I know nothing of salaries for HR in Mexico, but I'm sure they are much, much lower than they are in the States. In any event, to be qualified for something like that, you'd need to be fluent in Spanish.


----------



## joaquinx (Jul 3, 2010)

Lilly381 said:


> Hi! im thinking of moving to mexico, either in SLP or Guadalajara maybe even colima. But i was wondering what is the pay like for someone in HR? Would it be possible to work for am american company and just be in mexico? the only thing holding me back is the HUGE paycut that could possibly happen.


I will be easier to apply for a job with an American company that has offices in Mexico. In this way, you can combine the job and the visa at that same time.


----------



## Lilly381 (Nov 7, 2013)

I am fully fluent in Spanish, i go back and forth to mexico a few time a year.


----------



## RVGRINGO (May 16, 2007)

But, can you qualify for a residence visa to live in Mexico? If not, you would have to investigate opportunities to be hired before moving, in order to get a visa with the sponsorship of your employer. Note that you cannot come as a tourist and convert to a visa; you would have to leave Mexico, apply at a consulate in your home country, then take your approval to Mexico in a certain time frame and complete the visa process there.
Things have changed.


----------



## Lilly381 (Nov 7, 2013)

Wow sounds like a long process, would it be easier if i become a dual citizen via my parents or husband? they are both mexican citizens.

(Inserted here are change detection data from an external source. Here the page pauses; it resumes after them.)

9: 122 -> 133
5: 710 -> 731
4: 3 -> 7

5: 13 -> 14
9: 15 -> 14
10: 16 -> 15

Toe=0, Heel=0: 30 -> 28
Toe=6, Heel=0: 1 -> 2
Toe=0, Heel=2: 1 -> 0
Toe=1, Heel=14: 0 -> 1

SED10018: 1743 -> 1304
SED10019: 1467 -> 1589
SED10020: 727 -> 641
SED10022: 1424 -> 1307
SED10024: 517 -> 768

Im sure if i sound unexperienced in this whole sector, this is the 1st time i have even considered moving or working in mexico for a long time.


----------



## RVGRINGO (May 16, 2007)

As a foreigner, you would need a visa with working permission granted by INM immigration authorities.
If your parents are Mexican, you may use their documents to establish your right to Mexican citizenship. See your nearest Mexican consulate and apply there. They may give you the list of documents you will need if you phone them for an appointment.
You could apply for Residente Permanente as the spouse of a Mexican, but it would take two years in that status before you could apply for naturalization. The parental route is almost instant & would get you a Mexican passport. Then, you will need to shop for a car in Mexico, as Mexican citizens and Residente Permanente folks cannot drive foreign plated cars if living in Mexico. I know some US residents, who are dual citizens or green card holders can, but I do not know the procedures for them.


----------



## Lilly381 (Nov 7, 2013)

Awesome thank you SOOOO MUCH  :wave:


----------



## Longford (May 25, 2012)

The chances of your obtain an HR position in Mexico are between slim and none. Companies look for someone well-versed in Mexican labor regulation and associated regulations. There are so many qualified HR people looking for work or better jobs, in all honesty you don't stand a chance.


----------